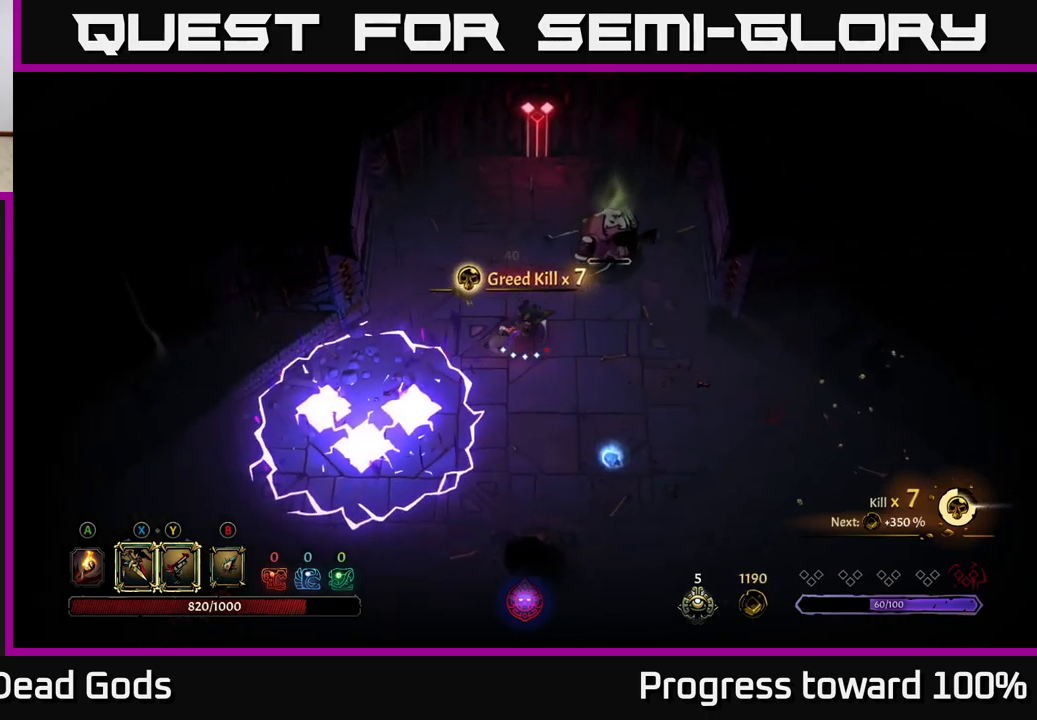
{"buttons": [], "left_stick": "up-right", "right_stick": "center", "events": [[217, "X", "down"], [217, "left_stick", "up-right"], [317, "X", "up"]]}
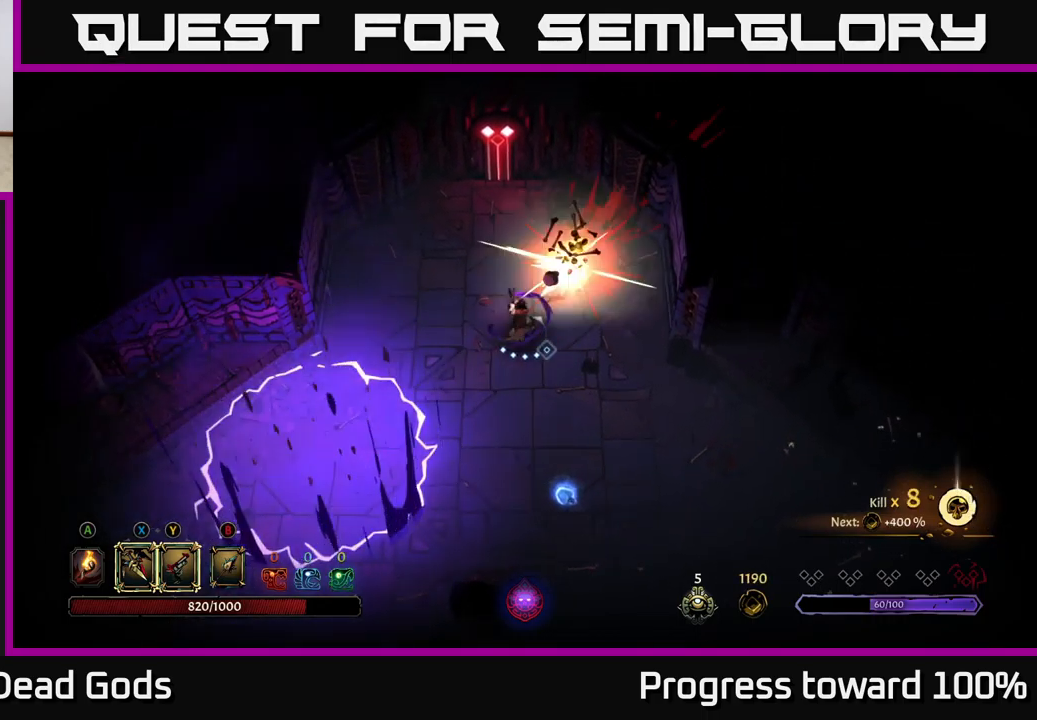
{"buttons": [], "left_stick": "down-right", "right_stick": "center", "events": [[100, "left_stick", "center"], [234, "left_stick", "down"], [467, "left_stick", "down-right"]]}
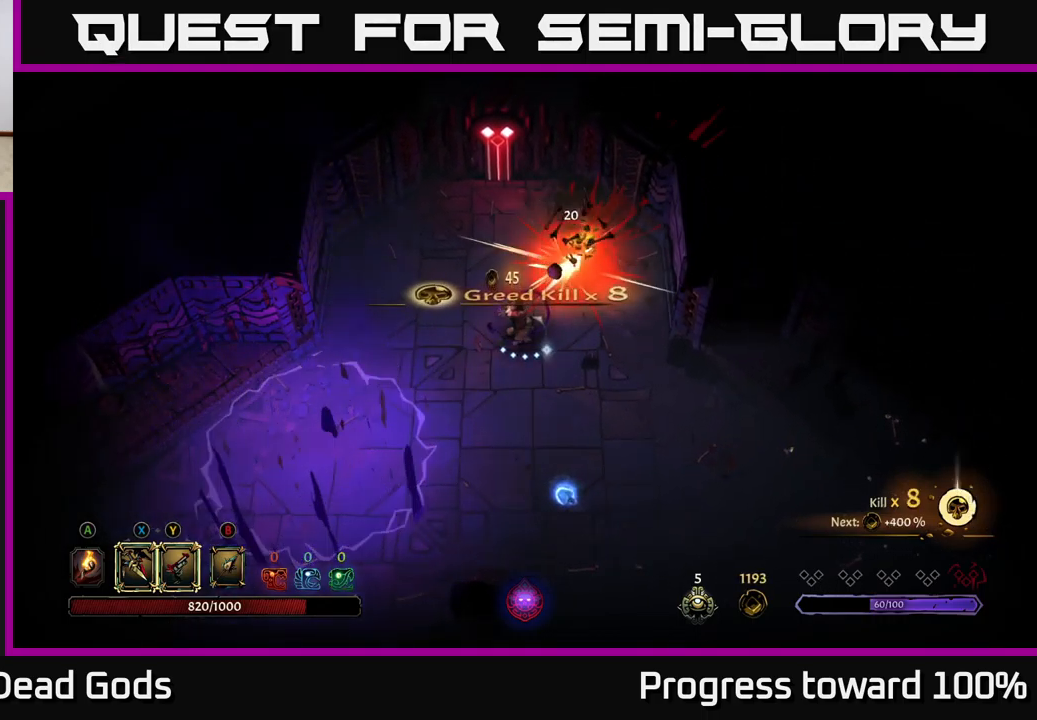
{"buttons": [], "left_stick": "down-right", "right_stick": "center", "events": [[317, "R1", "down"], [384, "R1", "up"]]}
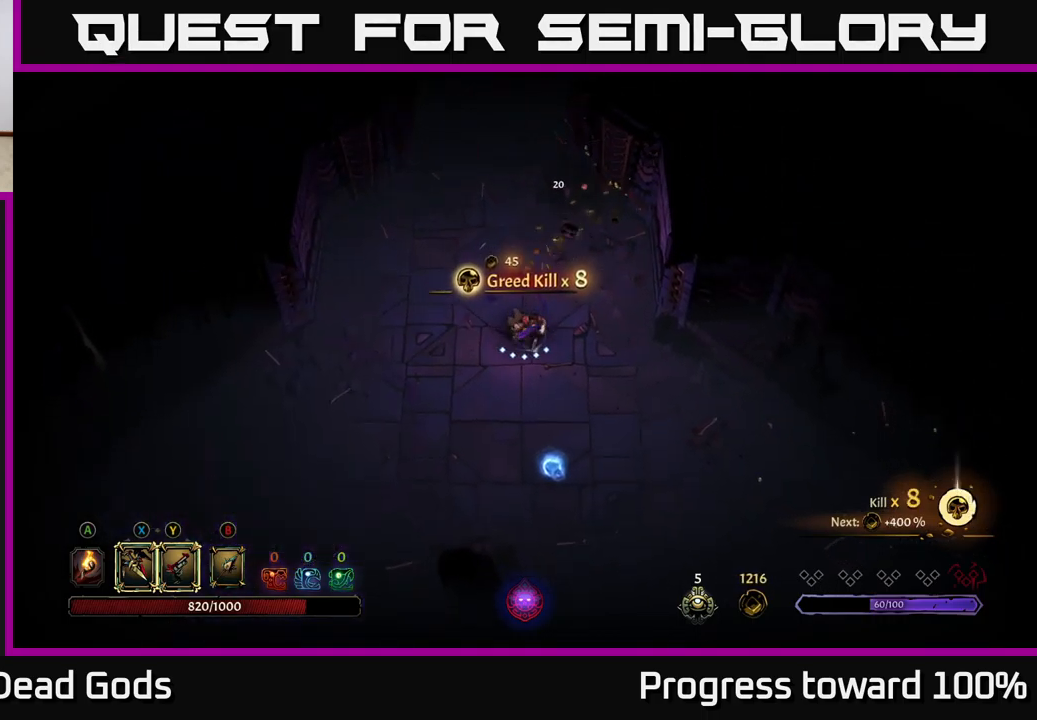
{"buttons": [], "left_stick": "down", "right_stick": "center", "events": [[17, "left_stick", "down"], [317, "A", "down"], [384, "A", "up"]]}
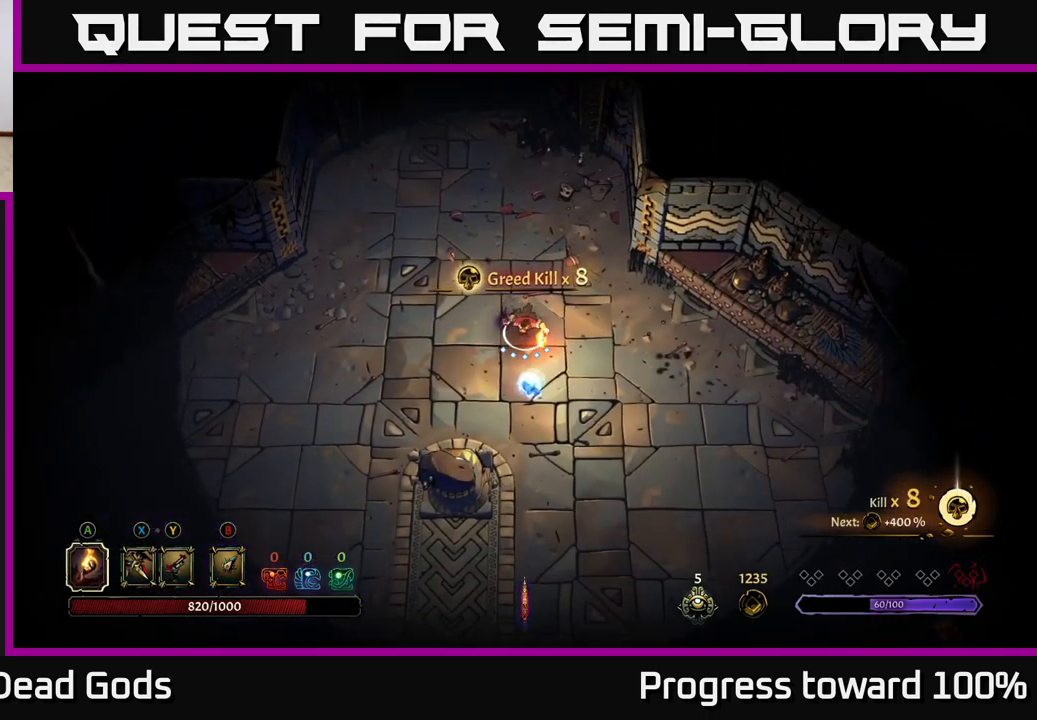
{"buttons": [], "left_stick": "right", "right_stick": "center", "events": [[267, "left_stick", "down-right"], [500, "left_stick", "right"]]}
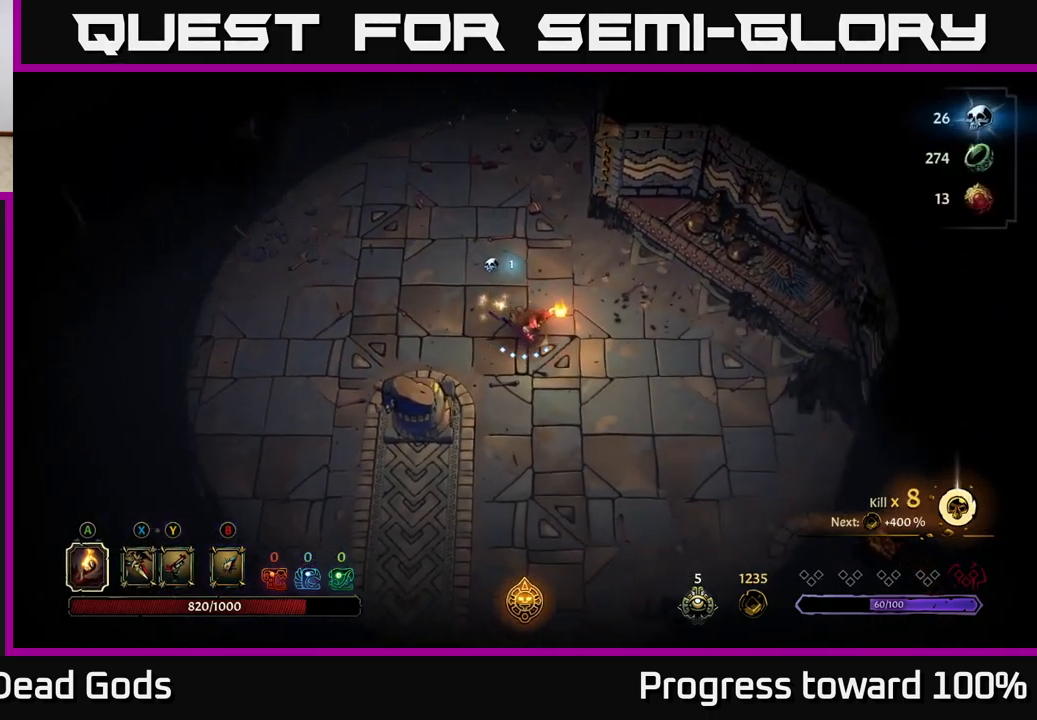
{"buttons": [], "left_stick": "down-right", "right_stick": "center", "events": [[150, "left_stick", "down-right"]]}
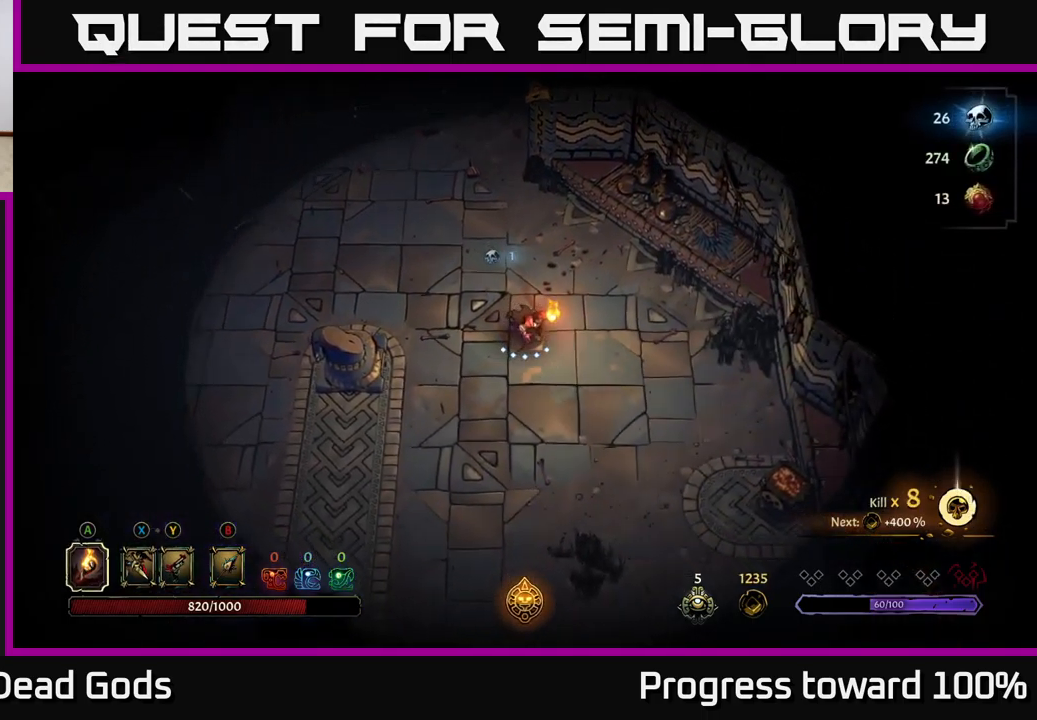
{"buttons": [], "left_stick": "down-right", "right_stick": "center", "events": []}
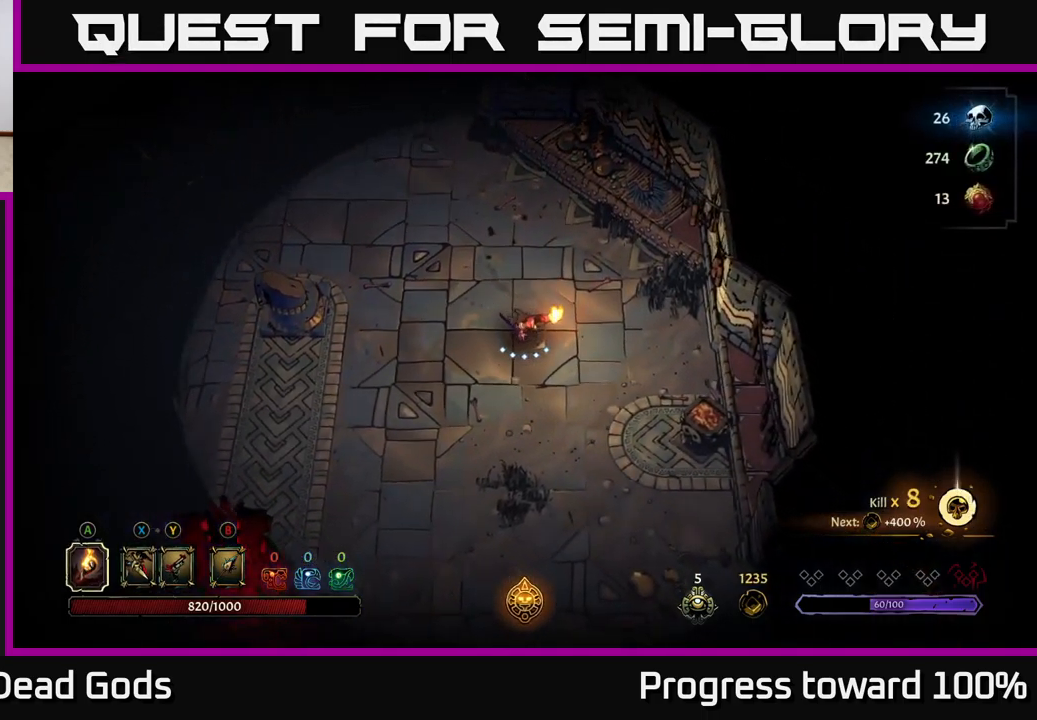
{"buttons": ["A"], "left_stick": "down-right", "right_stick": "center", "events": [[450, "A", "down"]]}
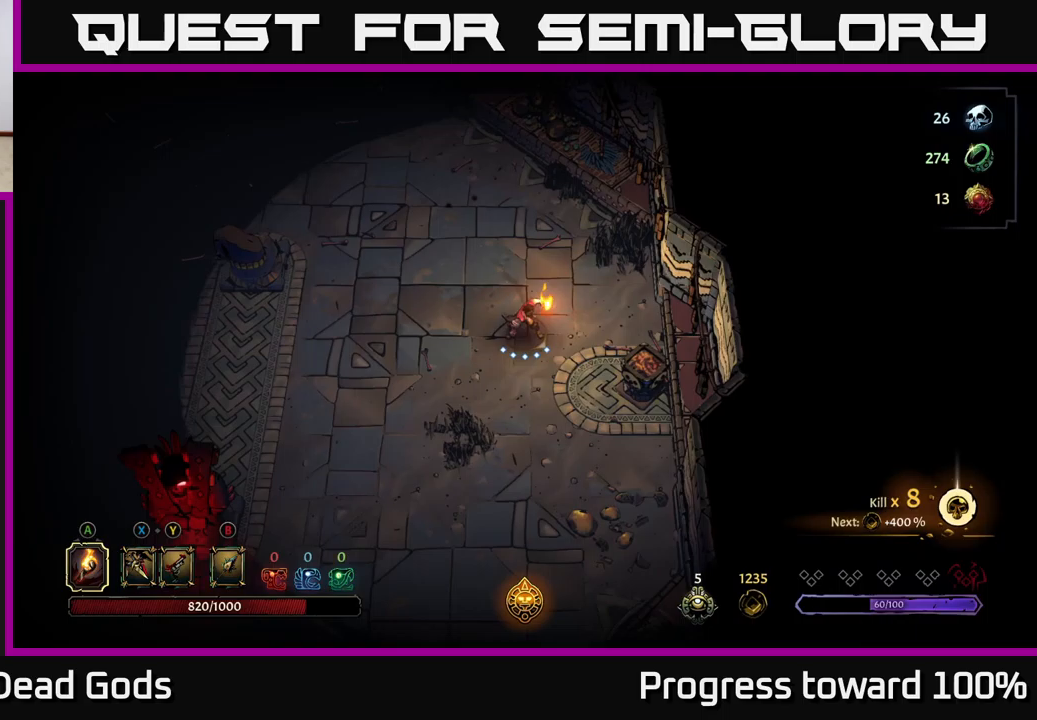
{"buttons": [], "left_stick": "down-right", "right_stick": "center", "events": [[50, "A", "up"]]}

══════

## Task requirements
The response is the full listing, copied exactly, with the pictures omitted.

## Answer space
{"buttons": [], "left_stick": "up-right", "right_stick": "center", "events": [[217, "X", "down"], [217, "left_stick", "up-right"], [317, "X", "up"]]}
{"buttons": [], "left_stick": "down-right", "right_stick": "center", "events": [[100, "left_stick", "center"], [234, "left_stick", "down"], [467, "left_stick", "down-right"]]}
{"buttons": [], "left_stick": "down-right", "right_stick": "center", "events": [[317, "R1", "down"], [384, "R1", "up"]]}
{"buttons": [], "left_stick": "down", "right_stick": "center", "events": [[17, "left_stick", "down"], [317, "A", "down"], [384, "A", "up"]]}
{"buttons": [], "left_stick": "right", "right_stick": "center", "events": [[267, "left_stick", "down-right"], [500, "left_stick", "right"]]}
{"buttons": [], "left_stick": "down-right", "right_stick": "center", "events": [[150, "left_stick", "down-right"]]}
{"buttons": [], "left_stick": "down-right", "right_stick": "center", "events": []}
{"buttons": ["A"], "left_stick": "down-right", "right_stick": "center", "events": [[450, "A", "down"]]}
{"buttons": [], "left_stick": "down-right", "right_stick": "center", "events": [[50, "A", "up"]]}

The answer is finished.